DONALD TRUMP E A MENTIRA COMO ESTRATÉGIA
ÉPOCA – 04/07/2019
Jonathan Rauch, com tradução de Victor Calcagno
Muito antes de Donald Trump começar sua carreira política, ele explicou, com uma insolência característica, sua relação com a verdade. Em uma entrevista em 2004 a Chris Matthews na rede de televisão MSNBC, Trump elogiou os bem-sucedidos ataques republicanos aos atos heroicos de guerra do senador John Kerry, então candidato democrata à Presidência dos Estados Unidos. “Está quase parecendo que ( George W. ) Bush é um herói de guerra, e Kerry não”, disse Trump, admirado. “Acho que pode ser a maior reviravolta que já vi.” Matthews então fez uma pergunta sobre a insinuação do então vice-presidente Dick Cheney de que a eleição de Kerry levaria a um ataque devastador contra os EUA. “Bem, é uma afirmação terrível, a menos que ele saia dessa sem ser punido”, disse Trump. Com essa declaração extraordinária, Trump se mostrou um estudante atento da desinformação e seu princípio de operação: a realidade é quanto você consegue escapulir sem ser punido.
O conhecimento que Trump tem do conceito básico de desinformação oferece algum discernimento sobre a forma como ele, enquanto presidente, aborda a verdade. É fato que o presidente mente não só com frequência e sem escrúpulos, mas de uma forma diferente de antigos políticos. Esses podiam distorcer a verdade, mas a respeitavam e a tratavam como um limite.
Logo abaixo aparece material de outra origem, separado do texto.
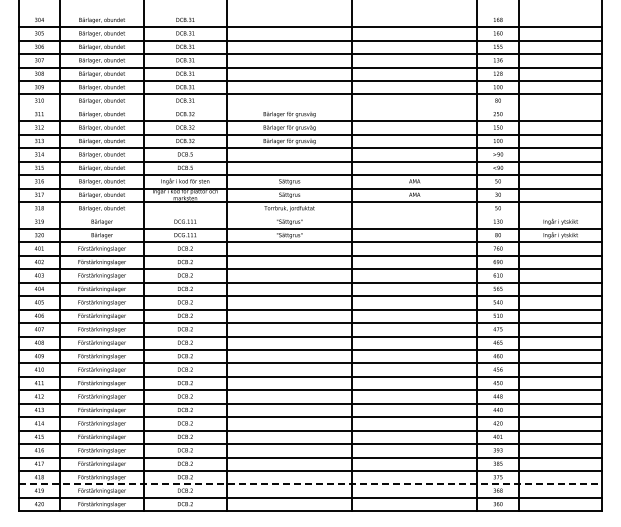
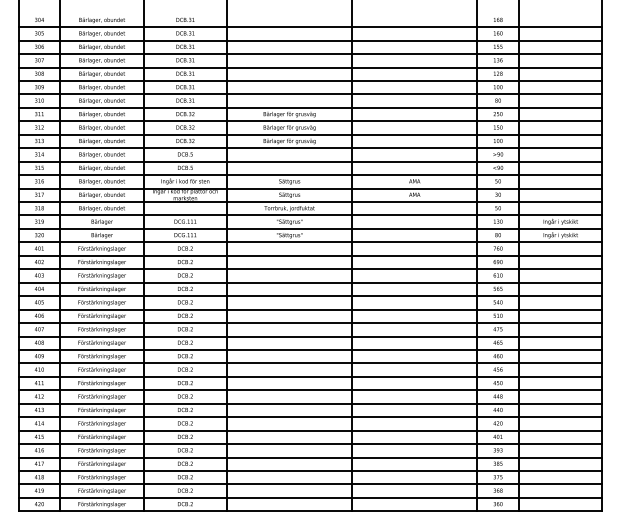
line at (310, 107): none -> present
line at (310, 215): none -> present
line at (310, 484): dashed -> solid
A estratégia de Trump é completamente diferente. Não é coincidência que uma de suas primeiras ações foi obrigar seu porta-voz a contar uma mentira absurda sobre a quantidade de pessoas na cerimônia de posse. A intenção não era exatamente enganar alguém sobre esse fato. O presidente quis mostrar à imprensa e ao público que ele pretendia intimidar sua equipe, a mídia e a verdade.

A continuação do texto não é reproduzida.